§ **SELECTED EXCERPT**:
------------------------------------

3. (10-17) Why did Jesus use parables? In this context, to hide the truth from those who would not listen to the Holy Spirit.
And the disciples came and said to Him, “Why do You speak to them in parables?” He answered and said to them, “Because it has been given to you to know the mysteries of the kingdom of heaven, but to them it has not been given. For whoever has, to him more will be given, and he will have abundance; but whoever does not have, even what he has will be taken away from him. Therefore I speak to them in parables, because seeing they do not see, and hearing they do not hear, nor do they understand. And in them the prophecy of Isaiah is fulfilled, which says:
‘Hearing you will hear and shall not understand,
And seeing you will see and not perceive;
For the hearts of this people have grown dull.
Their ears are hard of hearing,
And their eyes they have closed,
Lest they should see with their eyes and hear with their ears,
Lest they should understand with their hearts and turn,
So that I should heal them.’
But blessed are your eyes for they see, and your ears for they hear; for assuredly, I say to you that many prophets and righteous men desired to see what you see, and did not see it, and to hear what you hear, and did not hear it.”
a. Why do You speak to them in parables? The way Jesus used parables prompted the disciples to ask this. Apparently, Jesus’ use of parables wasn’t as easy as simple illustrations of spiritual truth.
b. Because it has been given to you to know the mysteries of the kingdom of heaven, but to them it has not been given: Jesus explained that He used parables so that the hearts of those rejecting would not be hardened further.
i. The same sun that softens the wax hardens the clay; and so the very same gospel message that humbles the honest heart and leads to repentance may also harden the heart of the dishonest listener and confirm that one in their path of disobedience.
ii. “The parable conceals truth from those who are either too lazy to think or too blinded by prejudice to see. It puts the responsibility fairly and squarely on the individual. It reveals truth to him who desires truth; it conceals truth from him who does not wish to see the truth.” (Barclay)

------------------------------------

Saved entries
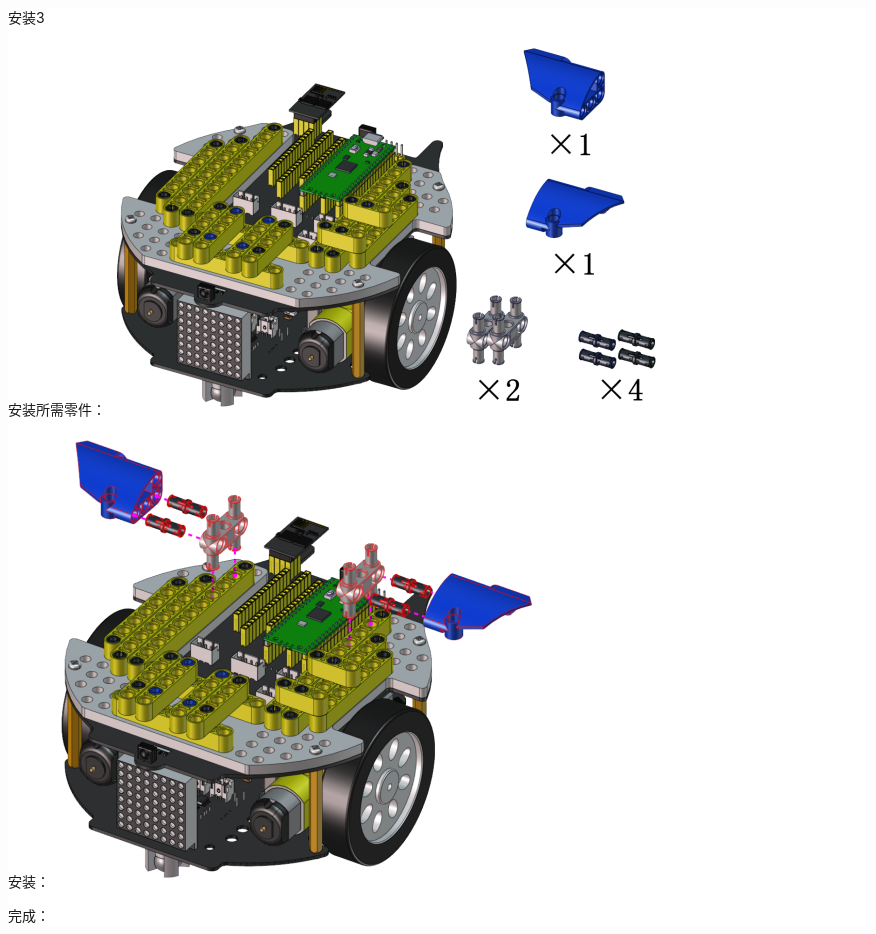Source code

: 安装3

安装所需零件：
![Img](./media/709749a21a1537be469bdbcb2479d45b.png)

安装：
![Img](./media/c2429f1911401760bfa0761bd945a253.png)

完成：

------------------------------------

§ **TASK INSTRUCTIONS**:
(1) According to the passage on why Jesus used parables, what softens the wax but hardens the clay?
(2) Reproduce the passage on why Jesus used parables word for word, starting with "i. The same" and going on through "path of disobedience.".

§ **ANSWERS TO THE EXERCISES**:
(1) The same sun.

(2)
i. The same sun that softens the wax hardens the clay; and so the very same gospel message that humbles the honest heart and leads to repentance may also harden the heart of the dishonest listener and confirm that one in their path of disobedience.